Zahlen des Tages: 179.500 und 8.228

11 % der Infektionen in Hessen betreffen das Pflegepersonal. Zuviel aus meiner Sicht. Reihentests sollen von den Krankenversicherungen übernommen werden. Also von den Arbeitnehmer:innen. Lufthansa wird mit Rekordsummen gestützt. Arme Menschen bekommen nicht einmal Geld um ihre Masken zu bezahlen. Der Kauf von umweltversiffenden Autos soll gefördert werden. Schulen bleiben zum Ausgleich in ihren versifften Gebäuden.

Was sind uns unsere Liebsten wert?

Take care!

Es ist Zeit für eine Carerevolution.

Journal21052020

Tag 58 Kontaktverbot

Zahlen des Tages: 178.748 und 8.195, weltweit die 5 Milionengrenze überschritten.

Die Hälfte der Toten in Hessen starben in den Altersheimen.

Journal20052020

Tag 57 Kontaktverbot

Die Zahlen gehen wieder nach oben. Aber durch das lange Wochenende wird das jetzt ein paar Tage wieder so aussehen, als sei alles nicht so schlimm. Dann haut es erst so richtig rein.

Du kannst staunend vor diesen Grafiken sitzen und den Kopf schütteln. So nah dran und dann alles so versieben. So nah. Es hätte klappen können.

In Frankfurt ist eine Flüchtlingsunterkunft betroffen. Neuinfektionen mit Ansage.

Zahlen des Tages: 178.170 und 8.145 Tote

Journal19052020

Tag 56 Kontaktverbot

Noch ein Arbeitstag im Büro, dann habe ich vier Tage frei. Der erste freie Tag seit den Weihnachtsfeiertagen.
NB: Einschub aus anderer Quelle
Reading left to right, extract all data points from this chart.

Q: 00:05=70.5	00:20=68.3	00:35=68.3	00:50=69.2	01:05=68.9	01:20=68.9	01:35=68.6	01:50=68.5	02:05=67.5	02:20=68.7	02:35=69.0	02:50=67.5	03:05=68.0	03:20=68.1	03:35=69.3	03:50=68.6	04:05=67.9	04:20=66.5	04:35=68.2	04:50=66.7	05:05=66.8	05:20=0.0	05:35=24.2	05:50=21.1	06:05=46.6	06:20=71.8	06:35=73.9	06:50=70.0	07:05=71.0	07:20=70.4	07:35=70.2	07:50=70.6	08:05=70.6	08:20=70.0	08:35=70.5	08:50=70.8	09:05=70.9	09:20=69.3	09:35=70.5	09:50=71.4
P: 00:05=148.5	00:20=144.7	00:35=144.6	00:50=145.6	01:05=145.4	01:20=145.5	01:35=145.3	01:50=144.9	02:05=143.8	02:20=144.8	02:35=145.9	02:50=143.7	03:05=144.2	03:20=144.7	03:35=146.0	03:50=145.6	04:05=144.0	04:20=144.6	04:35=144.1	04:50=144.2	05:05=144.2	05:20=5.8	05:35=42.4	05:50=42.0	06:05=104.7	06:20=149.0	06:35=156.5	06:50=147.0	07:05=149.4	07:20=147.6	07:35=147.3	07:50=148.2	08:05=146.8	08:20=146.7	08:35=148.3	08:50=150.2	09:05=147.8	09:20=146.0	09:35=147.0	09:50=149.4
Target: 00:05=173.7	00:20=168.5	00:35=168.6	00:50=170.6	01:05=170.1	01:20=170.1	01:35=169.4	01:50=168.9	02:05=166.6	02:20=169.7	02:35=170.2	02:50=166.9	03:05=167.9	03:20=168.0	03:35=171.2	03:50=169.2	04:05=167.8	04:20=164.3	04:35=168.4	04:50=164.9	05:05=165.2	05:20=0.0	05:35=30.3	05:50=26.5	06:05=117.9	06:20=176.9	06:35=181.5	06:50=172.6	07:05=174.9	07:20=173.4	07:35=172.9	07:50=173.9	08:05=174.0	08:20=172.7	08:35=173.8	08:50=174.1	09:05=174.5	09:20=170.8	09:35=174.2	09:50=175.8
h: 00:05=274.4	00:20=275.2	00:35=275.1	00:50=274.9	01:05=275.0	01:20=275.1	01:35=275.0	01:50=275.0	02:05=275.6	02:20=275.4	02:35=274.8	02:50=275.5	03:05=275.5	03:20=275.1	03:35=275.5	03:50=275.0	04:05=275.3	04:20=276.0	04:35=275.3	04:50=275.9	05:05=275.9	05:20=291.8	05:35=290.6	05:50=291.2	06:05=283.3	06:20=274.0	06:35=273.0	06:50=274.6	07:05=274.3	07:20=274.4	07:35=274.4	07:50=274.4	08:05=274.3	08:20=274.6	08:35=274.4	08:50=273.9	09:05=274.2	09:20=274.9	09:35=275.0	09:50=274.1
Ich freue mich drauf. Fühle eine Erleichterung. Beginne zu spüren, was für eine Last von mir genommen wird. Selbst der hartnäckige dienstliche Bullshit, der sich in mein Gemüt eingefressen hat, löst sich langsam auf. Meine Seele bekommt ihr nicht.

Zahlen des Tages: 177.574 und 8.081 Tote, sowie ca. 12.000 aktive Fälle

Journal18052020

Tag 55 Kontaktverbot

Da ist zu viel, das gerade verloren geht. Ein Selbstbedienungsladen für die einen, auf der anderen Seite bleiben die Opfer der Ausbeutung.

Nicht mal der Anstrich schert sie wirklich, nur die richtige Beschriftung, die hätten sie gerne. Etikettenschwindel als Kernkompetenz.

Lass gut sein.

Zahlen des Tages: 176.551 und 8.003 Tote, es heißt es seien etwas mehr als 12.000 aktive Fälle.

Ob den Impfgegner:innen klar ist, dass es vielleicht nie einen Impfstoff gegen das Corona-Virus gibt?

Ganz schön vertrackt, diese Diskussion. Das Anti-Fell des Bären wird über den Tisch geschoben.